Reputation: 335
I have a data frame that looks like this:
c1 c2
fish fishing
dog tomato
cat loop
horse horse
I would now like to delete every row where c1 == c2 AND where c1 is a substring of c2 and vice versa. In my example, horse == horse and 'fish' is a substring of 'fishing'. I know about the grepl function, e.g.: df[!grepl(df$c1, df$c2),]
.
However, this solution does not account for substrings.
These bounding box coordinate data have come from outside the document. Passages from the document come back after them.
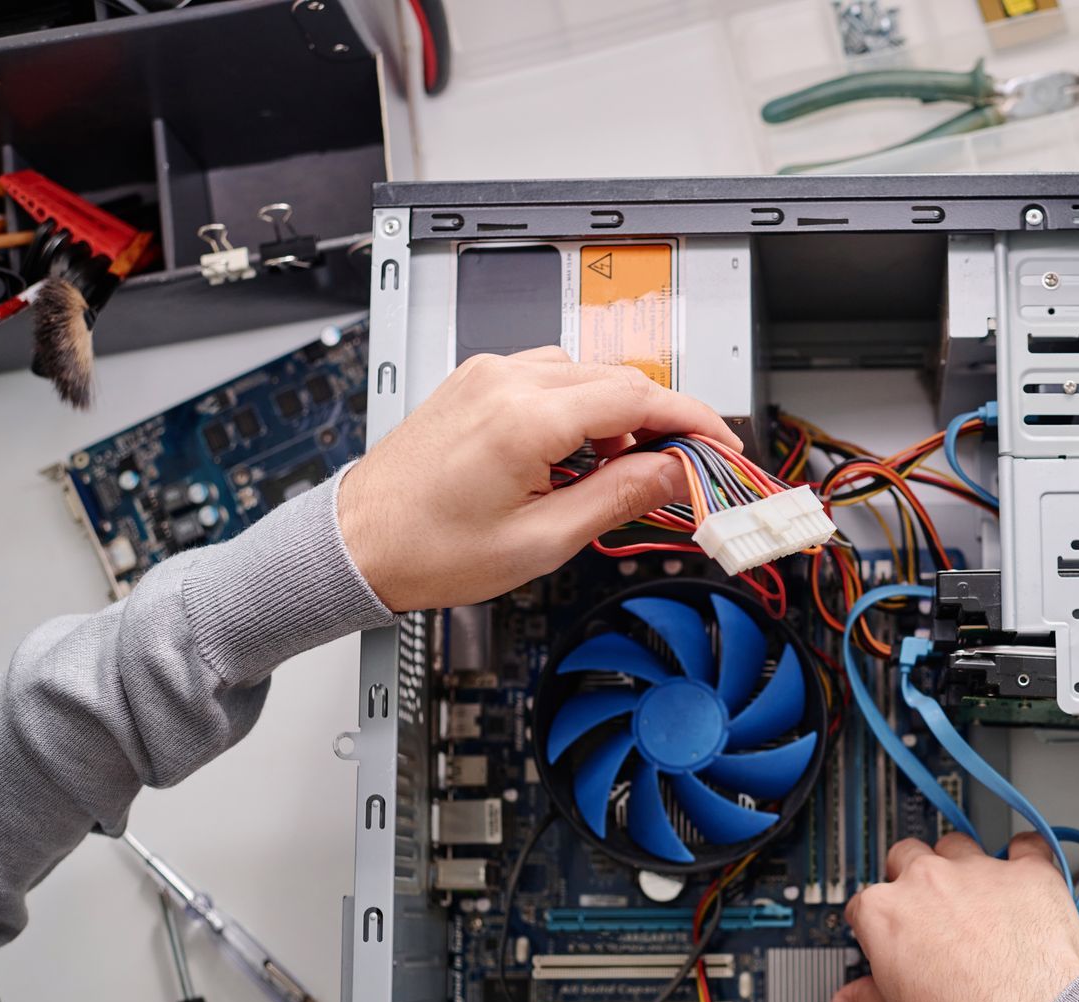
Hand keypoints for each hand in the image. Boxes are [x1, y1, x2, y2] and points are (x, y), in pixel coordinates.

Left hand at [337, 349, 741, 609]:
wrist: (358, 543)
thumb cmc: (429, 549)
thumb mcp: (542, 541)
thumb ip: (619, 498)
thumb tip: (674, 473)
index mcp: (525, 417)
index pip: (639, 399)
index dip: (693, 422)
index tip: (720, 445)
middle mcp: (506, 380)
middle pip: (619, 380)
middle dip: (663, 421)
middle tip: (687, 467)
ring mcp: (488, 374)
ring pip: (587, 374)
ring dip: (620, 416)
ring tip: (621, 472)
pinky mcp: (476, 380)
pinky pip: (550, 376)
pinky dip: (581, 408)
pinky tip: (578, 451)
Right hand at [831, 833, 1078, 1001]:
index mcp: (885, 913)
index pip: (863, 904)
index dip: (874, 925)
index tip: (887, 939)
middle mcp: (928, 881)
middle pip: (905, 857)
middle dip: (909, 878)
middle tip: (925, 912)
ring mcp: (979, 871)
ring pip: (957, 845)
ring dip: (958, 863)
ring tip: (972, 895)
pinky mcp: (1027, 874)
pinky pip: (1026, 846)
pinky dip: (1024, 856)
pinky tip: (1023, 872)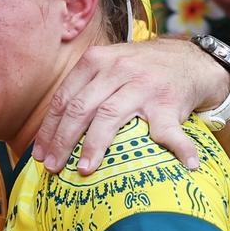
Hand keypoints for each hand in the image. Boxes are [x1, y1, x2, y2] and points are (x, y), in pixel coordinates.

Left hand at [32, 38, 229, 174]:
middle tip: (53, 167)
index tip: (39, 154)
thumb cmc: (139, 71)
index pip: (63, 99)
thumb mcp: (107, 66)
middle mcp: (117, 70)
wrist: (190, 60)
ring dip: (95, 146)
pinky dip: (177, 149)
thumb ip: (82, 89)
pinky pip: (169, 131)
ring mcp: (143, 86)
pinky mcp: (168, 102)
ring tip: (85, 170)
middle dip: (62, 141)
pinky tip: (183, 166)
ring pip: (110, 116)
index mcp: (95, 61)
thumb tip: (51, 131)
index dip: (49, 129)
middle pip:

Maybe there is a solution where I can use df[!grepl("STRING", df$c2),]
for every row, so that "STRING" equals the value of df$c1?
Thanks in advance!
Upvotes: 2
Views: 126
Reputation: 160417
dat[!with(dat, mapply(grepl, c1, c2)) & !with(dat, mapply(grepl, c2, c1)),]
# c1 c2
# 2 dog tomato
# 3 cat loop
grepl
only works on one pattern at a time: if you try multiple patterns (i.e., each of dat$c1
), then you'll receive a warning (and not the intended output).
grepl(dat$c1, dat$c2)
# Warning in grepl(dat$c1, dat$c2) :
# argument 'pattern' has length > 1 and only the first element will be used
# [1] TRUE FALSE FALSE FALSE
We vectorize it (with mapply
) and run it iteratively on each of the c1
/c2
pairs.
Upvotes: 2
Reputation: 3294
Using tidyverse
:
library(tidyverse)
df %>%
filter(!str_detect(c2, c1), !str_detect(c1, c2))
Output:
c1 c2
1: dog tomato
2: cat loop
This will work no matter which columns have similar words (not just like in your specific example).
Upvotes: 2